__SOURCE PASSAGE__

■ ■ ■ ■ ■ ■ ■

CMDR

This is just an idea, its not even a “thing” yet, but here’s some of the ideas that have been stewing in my skull for some time now.

Prior Art

Before even glancing at this project, check out Pry, Rubbish, and Rush. Pry in particular in incredible. For the moment I have rather different goals though.

Background

So here’s the deal, years ago I read about the new fancy-shmancy Monad. Its goal, as I understood it boiled down to commands as objects. It was a fantastc concept. Naturally, as it has with many things, Microsoft failed to deliver.

And again, as it often does, the Oberon system did it first and better. I actually used the Oberon OS long before Monad was even thought of, but Monad is a more visible example.

■ ■ ■ ■ ■ ■ ■

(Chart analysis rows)

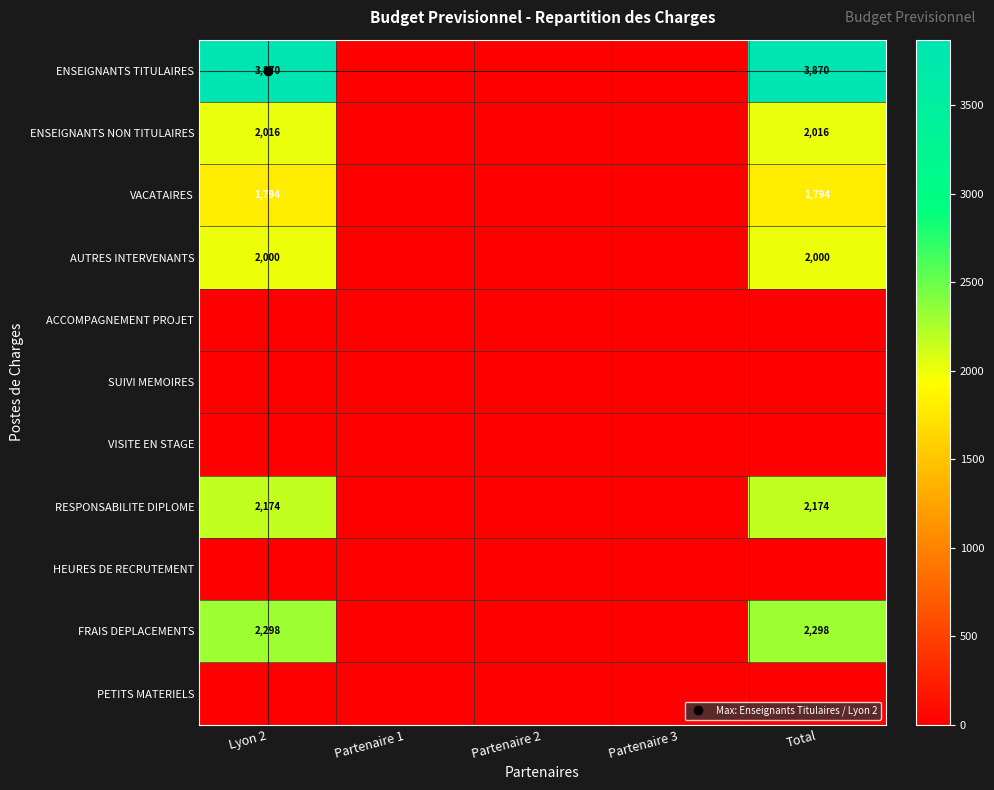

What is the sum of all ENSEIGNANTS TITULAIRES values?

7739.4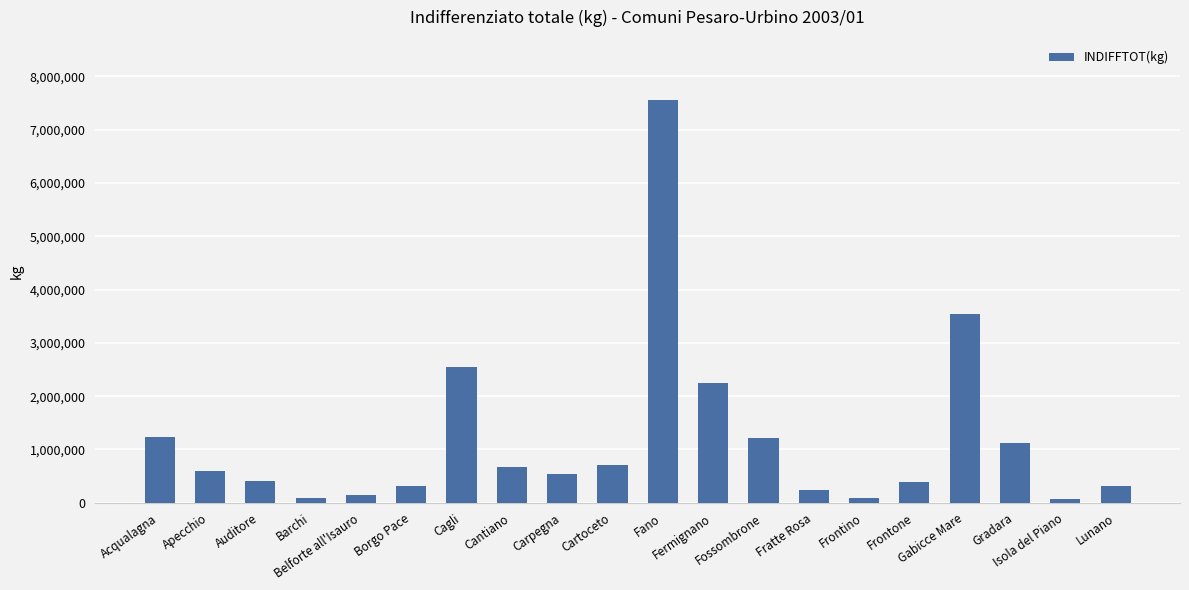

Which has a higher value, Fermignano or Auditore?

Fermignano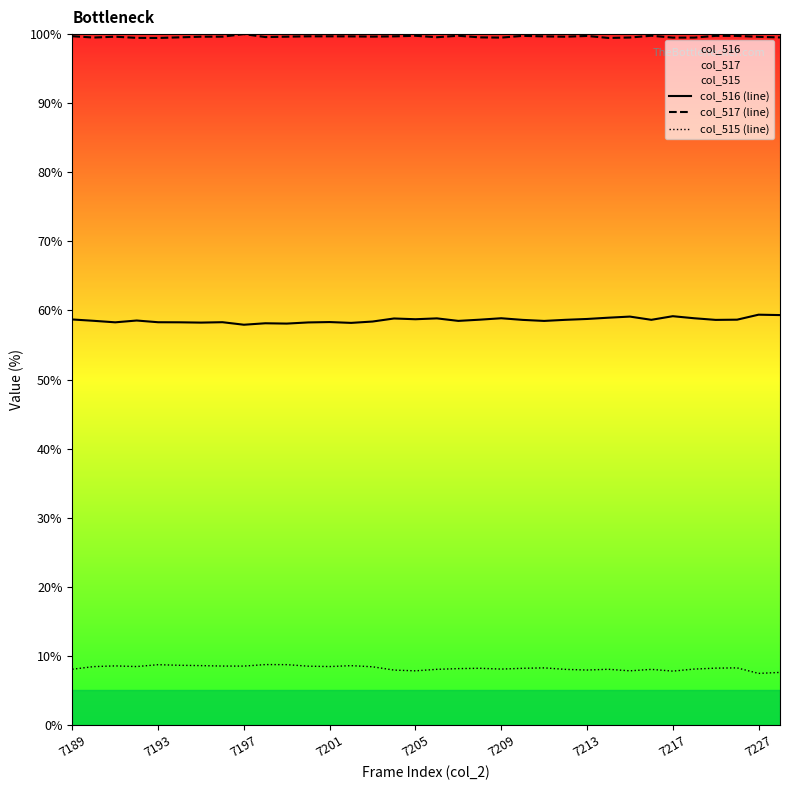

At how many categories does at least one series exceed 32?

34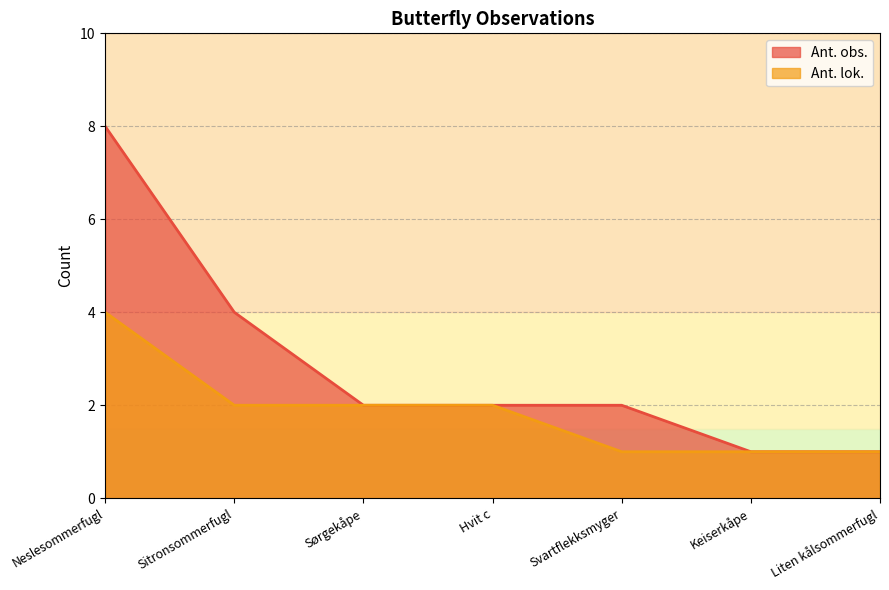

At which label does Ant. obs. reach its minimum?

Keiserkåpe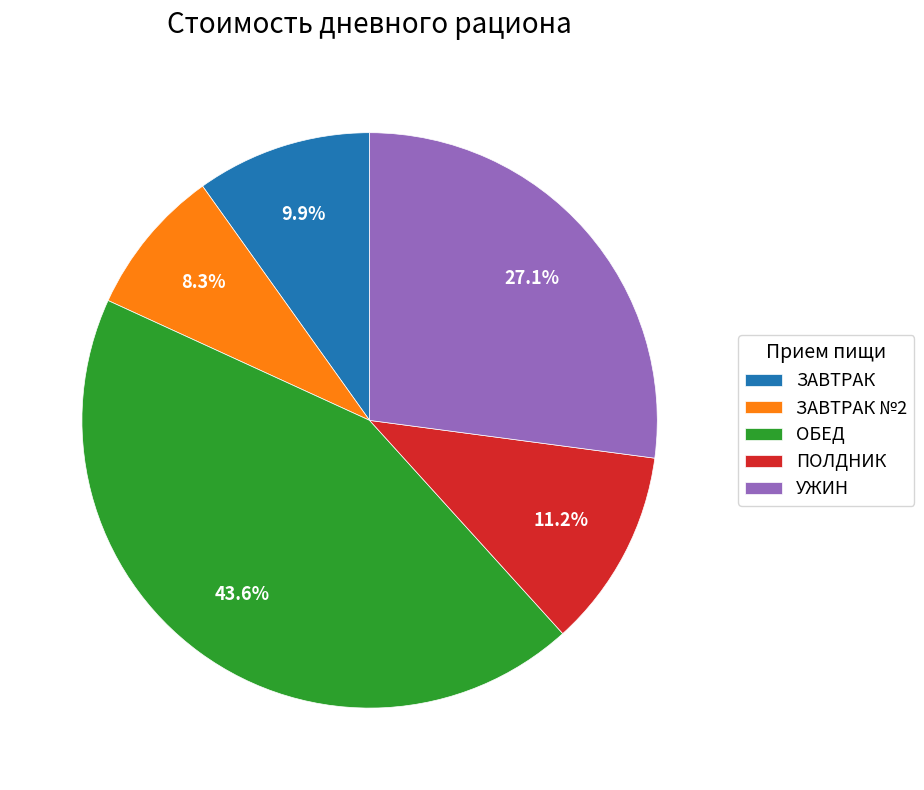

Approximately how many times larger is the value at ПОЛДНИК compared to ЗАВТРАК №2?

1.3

■ ■ ■ ■ ■ ■ ■

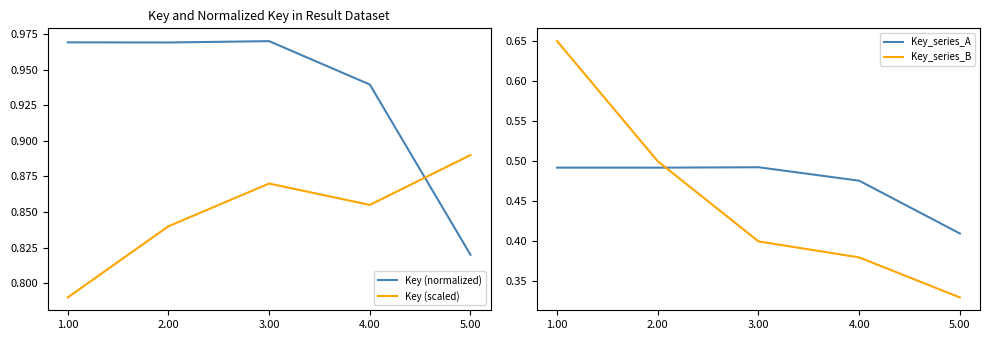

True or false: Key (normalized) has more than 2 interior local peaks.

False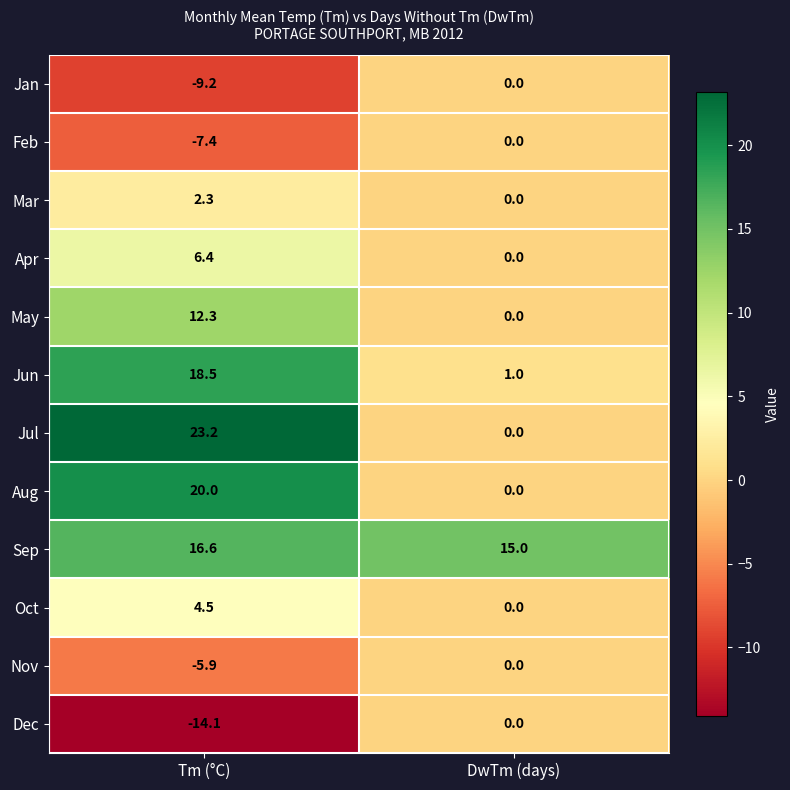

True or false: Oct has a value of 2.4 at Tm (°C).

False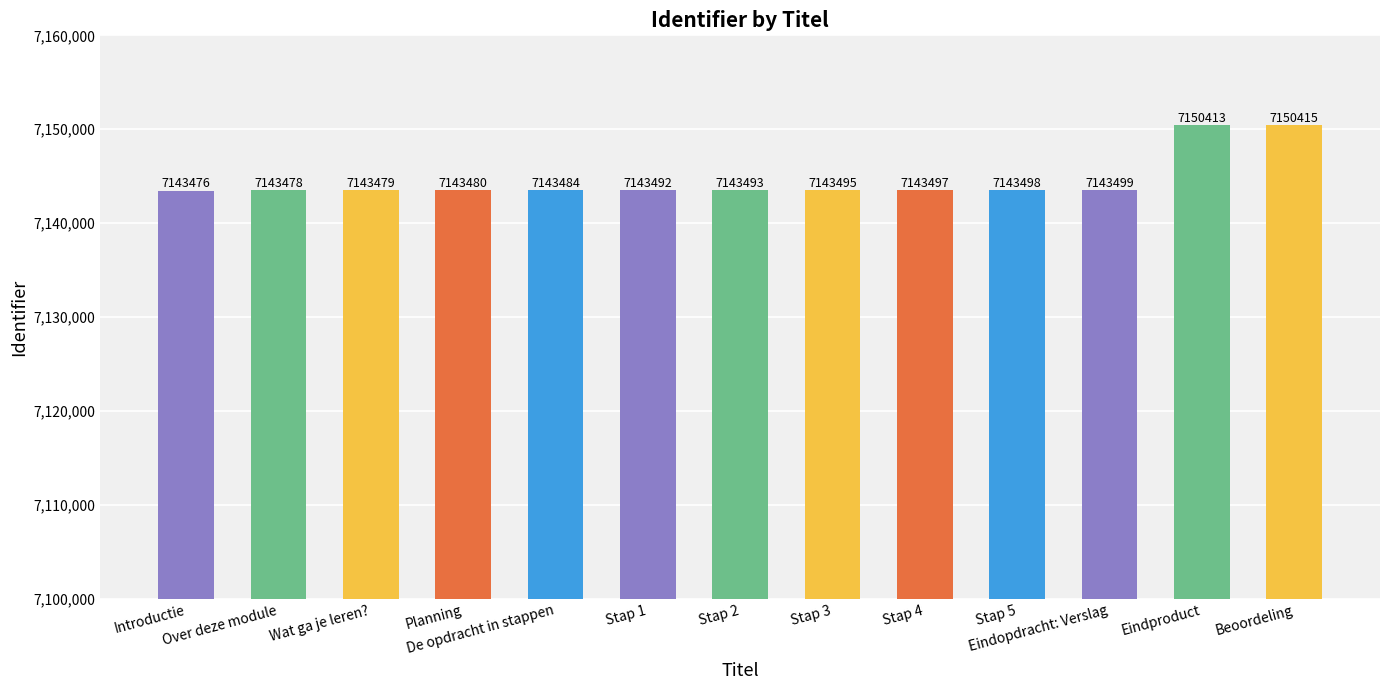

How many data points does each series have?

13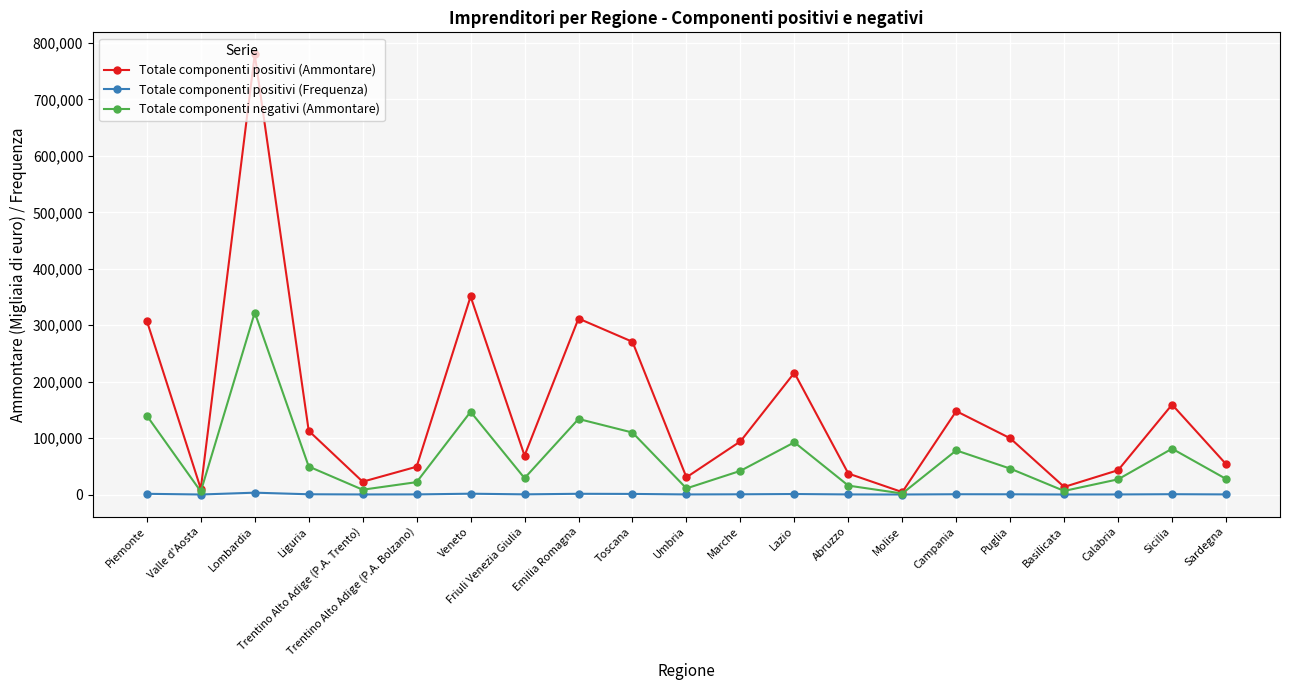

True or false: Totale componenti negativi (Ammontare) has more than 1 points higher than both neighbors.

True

■ ■ ■ ■ ■ ■ ■

__TASK TO CARRY OUT__
According to the CMDR text, which system did commands as objects first and better than Monad? These rows have nothing to do with the CMDR text.

__ANSWER FOR THE TASK__
The Oberon system.